„Wir arbeiten in einem Kunstwerk“

Der knapp 120 m2 große Kunstraum Lakeside liegt zu ebener Erde an der Zentralachse des Klagenfurter Lakeside Science & Technology Parks und ist immer einsehbar. Darin wird seit 2005 Gegenwartskunst abseits von Markt und Mainstream gemacht, gezeigt und reflektiert. Die Kunsthistorikerin Nora Leitgeb managt ihn seit 2011, der Kurator Franz Thalmair verantwortet seit Jahresbeginn das Gesamtprogramm. Im Gespräch mit ad astra erzählen sie von der speziellen Qualität des Ortes und vom Generieren von Kunst und Publikum.

+ + + + + + +

**Aufgaben:**
(a) Beantworten Sie anhand des Textes über den Kunstraum Lakeside folgende Fragen:
(i) Wie groß ist der Kunstraum Lakeside?
(ii) Seit welchem Jahr wird dort Gegenwartskunst gemacht, gezeigt und reflektiert?
(iii) Seit wann managt Nora Leitgeb den Kunstraum?
(b) Kopieren Sie aus dem Text über den Kunstraum Lakeside den Abschnitt unverändert: Beginnen Sie bei den Worten „Der knapp 120“ und hören Sie nach „Kunst und Publikum.“ auf.

**Daten:**
+ + + + + + +

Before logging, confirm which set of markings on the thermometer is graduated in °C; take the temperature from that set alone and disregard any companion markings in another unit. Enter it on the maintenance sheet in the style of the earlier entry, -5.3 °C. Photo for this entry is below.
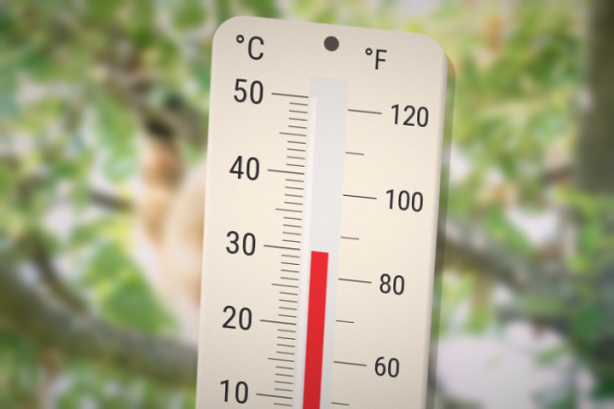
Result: 30 °C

+ + + + + + +

**Lösungen:**
(a)
(i) Knapp 120 m2
(ii) Seit 2005
(iii) Seit 2011

(b)
Der knapp 120 m2 große Kunstraum Lakeside liegt zu ebener Erde an der Zentralachse des Klagenfurter Lakeside Science & Technology Parks und ist immer einsehbar. Darin wird seit 2005 Gegenwartskunst abseits von Markt und Mainstream gemacht, gezeigt und reflektiert. Die Kunsthistorikerin Nora Leitgeb managt ihn seit 2011, der Kurator Franz Thalmair verantwortet seit Jahresbeginn das Gesamtprogramm. Im Gespräch mit ad astra erzählen sie von der speziellen Qualität des Ortes und vom Generieren von Kunst und Publikum.